O aprofundamento da democracia, tal como a brasileira, nestes tempos de Dilma, nos leva a conviver com as normalizações, ou seja, com a garantia e a certeza de um avanço institucional sem retrocessos, que nos acena para o advento, afinal, de um Estado de Direito e um exercício efetivo da cidadania política. Ou seja, da consciência do vis-à-vis no criticar e no mobilizar, frente a frente, os atores-sociais, até há pouco entrincheirados do sistema de poder, e no anonimato das grandes corporações, guarnecidas pelo comando da opinião pública.

É esse frente a frente, por exemplo, com a presidente, sem usar os mecanismos coercitivos de poder, que leva os grandes bancos a se renderem à redução da taxa de juros, superando um sistema de arbítrio objetivo desses montantes, e, na inércia cristalizada de sua concentração de riqueza. Nossa democracia passa, na sua dimensão econômica mais importante, por esse novo redistributivismo espontâneo, à margem do aparelho legal e da mobilização do Congresso, em novos reclamos à política de clientela, e sua contabilidade devastadora para o desenvolvimento.

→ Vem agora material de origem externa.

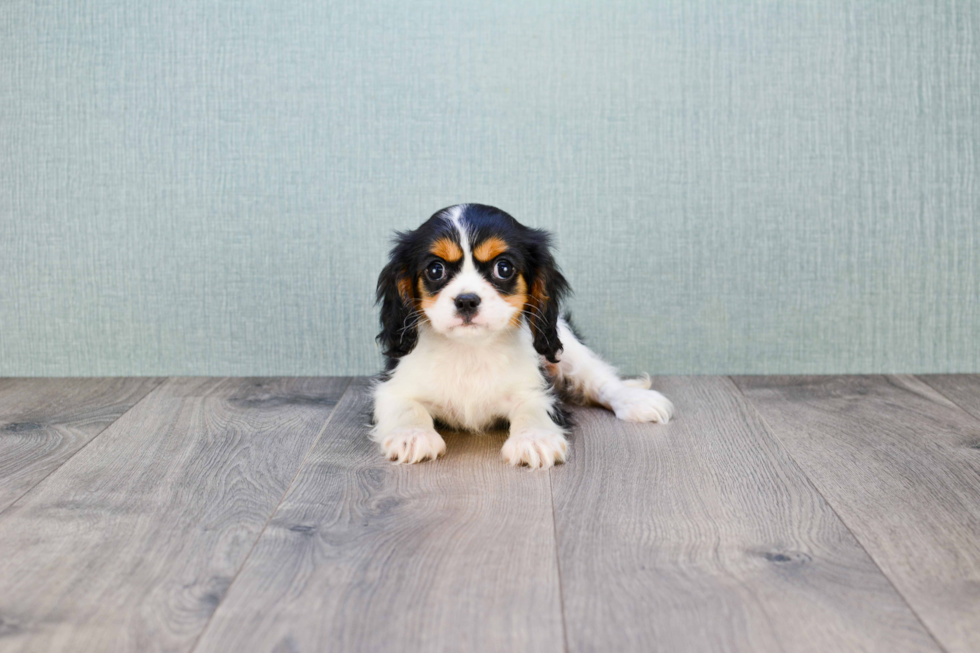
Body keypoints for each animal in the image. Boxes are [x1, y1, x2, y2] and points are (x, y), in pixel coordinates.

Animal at [374, 201, 672, 466]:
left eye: (503, 268)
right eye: (436, 270)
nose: (467, 300)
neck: (470, 348)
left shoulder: (535, 388)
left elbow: (532, 407)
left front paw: (534, 439)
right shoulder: (392, 388)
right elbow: (406, 406)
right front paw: (412, 435)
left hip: (566, 346)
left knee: (600, 380)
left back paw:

Mas o que parece, de vez, estar em causa, é o desmonte, em toda a sua profundidade, das alocações subterrâneas, engastadas em todo o processo de concessões de obras e serviços, que tornava o administrador da hora sócio natural e, via de regra, presumido de todo o carreio de recursos públicos à gestão do desenvolvimento brasileiro. A etapa vigorosa em que, ora, entra o governo Dilma é o abate desta geologia orçamentária, em que tal superposição de dinheiros não surgiria com a evidência de uma "comissão", mas imersa na mecânica builtin.
 
Este plus entrava na naturalidade e no silêncio, em que a ação do Estado supunha um dividendo na expansão da economia brasileira, senão como um bônus da sua crescente produtividade. A avalanche, à catadupa, dos probatórios da corrupção, a denúncia dos procuradores de negócios do Legislativo, e o adido de lucro, do mensalão ao negócio de Carlinhos Cachoeira, ou do grupo Delta, absorviam-se na tolerância coletiva, até agora deixada ao inconsciente coletivo do negócio brasileiro. Se a Era Lula foi a da desmarginalização radical do país de fora, a de Dilma é a da expropriação do excesso de benesses, até hoje consentido, do país de dentro.